Leather seats, user-friendly ticketing, signature blue chips and 16 channel satellite TV makes Jetblue. Before takeoff, their TV screens flash a “Thank you for flying with us. Without you, we’d just be flying a bunch of TV’s around the sky.”

From day one to day six, the One in the sky was, as it were, feeling low about the earth (and the sky) He was creating. Everything was working in perfect symmetry; it was all faultlessly first class. But. . . .

It took Adam and Eve to take it all in and recognize ‘there is symmetry here, and with symmetry comes purpose. A purpose encompassing everything but encompassed by nothing. Behind a purpose is a Planner — and that planner is all that is important. And we will call him. Let’s call him G‑d.’
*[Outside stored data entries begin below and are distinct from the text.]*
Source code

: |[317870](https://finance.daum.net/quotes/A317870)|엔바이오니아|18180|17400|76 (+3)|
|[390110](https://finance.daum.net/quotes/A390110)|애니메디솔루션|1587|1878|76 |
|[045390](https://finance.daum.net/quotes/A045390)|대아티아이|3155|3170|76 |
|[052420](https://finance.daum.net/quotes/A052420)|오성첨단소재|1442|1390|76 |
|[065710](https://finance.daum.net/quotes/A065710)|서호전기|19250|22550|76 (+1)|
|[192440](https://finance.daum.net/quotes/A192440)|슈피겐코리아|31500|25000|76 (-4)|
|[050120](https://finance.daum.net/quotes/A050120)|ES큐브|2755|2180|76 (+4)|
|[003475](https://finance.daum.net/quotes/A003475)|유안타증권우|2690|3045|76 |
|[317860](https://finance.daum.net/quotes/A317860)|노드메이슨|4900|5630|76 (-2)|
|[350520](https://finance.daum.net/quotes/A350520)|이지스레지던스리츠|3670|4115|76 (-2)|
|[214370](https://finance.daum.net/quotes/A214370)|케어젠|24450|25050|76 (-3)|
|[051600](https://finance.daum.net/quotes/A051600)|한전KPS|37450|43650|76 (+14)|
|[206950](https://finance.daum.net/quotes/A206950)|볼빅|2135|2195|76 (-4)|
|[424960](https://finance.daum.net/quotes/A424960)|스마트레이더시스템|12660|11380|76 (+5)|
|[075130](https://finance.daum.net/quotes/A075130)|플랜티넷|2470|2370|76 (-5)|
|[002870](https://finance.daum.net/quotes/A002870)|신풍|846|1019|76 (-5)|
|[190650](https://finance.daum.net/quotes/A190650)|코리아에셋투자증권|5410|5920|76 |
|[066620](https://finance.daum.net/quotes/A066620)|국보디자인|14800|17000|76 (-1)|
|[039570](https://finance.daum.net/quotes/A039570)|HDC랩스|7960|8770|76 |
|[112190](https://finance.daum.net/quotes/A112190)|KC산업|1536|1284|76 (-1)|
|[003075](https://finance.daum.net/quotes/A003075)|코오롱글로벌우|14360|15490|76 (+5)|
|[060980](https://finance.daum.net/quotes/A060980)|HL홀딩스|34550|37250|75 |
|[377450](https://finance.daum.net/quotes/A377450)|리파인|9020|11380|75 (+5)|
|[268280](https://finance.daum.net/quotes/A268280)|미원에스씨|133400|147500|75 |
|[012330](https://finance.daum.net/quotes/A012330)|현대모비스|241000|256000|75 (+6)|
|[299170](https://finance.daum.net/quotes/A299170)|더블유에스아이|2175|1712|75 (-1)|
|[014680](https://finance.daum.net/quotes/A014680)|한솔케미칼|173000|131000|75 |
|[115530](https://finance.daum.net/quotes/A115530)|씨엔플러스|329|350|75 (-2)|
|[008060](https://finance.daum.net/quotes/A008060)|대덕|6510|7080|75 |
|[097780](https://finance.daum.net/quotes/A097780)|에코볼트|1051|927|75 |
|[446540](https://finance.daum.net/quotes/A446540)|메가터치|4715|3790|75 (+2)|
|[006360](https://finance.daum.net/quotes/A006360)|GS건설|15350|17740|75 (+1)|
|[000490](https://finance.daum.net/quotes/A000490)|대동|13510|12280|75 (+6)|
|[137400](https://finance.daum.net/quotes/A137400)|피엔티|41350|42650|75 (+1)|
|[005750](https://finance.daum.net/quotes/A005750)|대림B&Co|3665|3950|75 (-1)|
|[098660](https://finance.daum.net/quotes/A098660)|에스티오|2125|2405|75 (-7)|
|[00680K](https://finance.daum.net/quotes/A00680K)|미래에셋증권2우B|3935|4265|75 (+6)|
That was the first Rosh Hashanah, the first day of the new year, the first day of creation, which was – if you’re counting days – the sixth day of creation. But the first day of anything that really counts – recognition of purpose.

Okay, so they (we) messed up as soon as the party got going and were kicked out into a new reality, a new world order where chaos seems to have the upper hand and purpose can only be seen by the help of a guide. A guidebook. A mentor. Study. And focus.

In this newer reality, we must inculcate ourselves to recognize purpose. To see chaos as temporary (from the word temporal) and illusionary. As you probably noticed, that takes hard work. Nothing is harder than changing an outlook.

Unless, you get lucky.

Sometimes you can be startled into a new perception: As when you run into the street to catch a Frisbee and you hear an eighteen-wheeler screeching. Your Frisbee reality is disrupted.

As when you get to the office by 8:30 for another high-pressured day of appointments and at 8:46 a jetliner crashes into your building.

As when you hear the shofar.

These all bypass your mind and are absorbed straight through your kishkes. Their effect is sudden, stark and powerful. And after the shock they pass quickly, too.

But even in a startled moment, your head can kick in too. Call it a resolution; grasp the wild, elusive energy and channel it into something manageable and enduring. It will slow the energy down a bit, but you will be able to keep it.

And with resolution, the chaos in life focuses into the purpose in life.

We become grateful that an Almighty Creator has imbued tiny, miserable us with purpose and we thank Him for it. And somewhere up above the skies, He too wishes a sweet year with high resolution. He says something like, “Thank you. Without you, I’d just be flying a bunch of monitors above the skies.”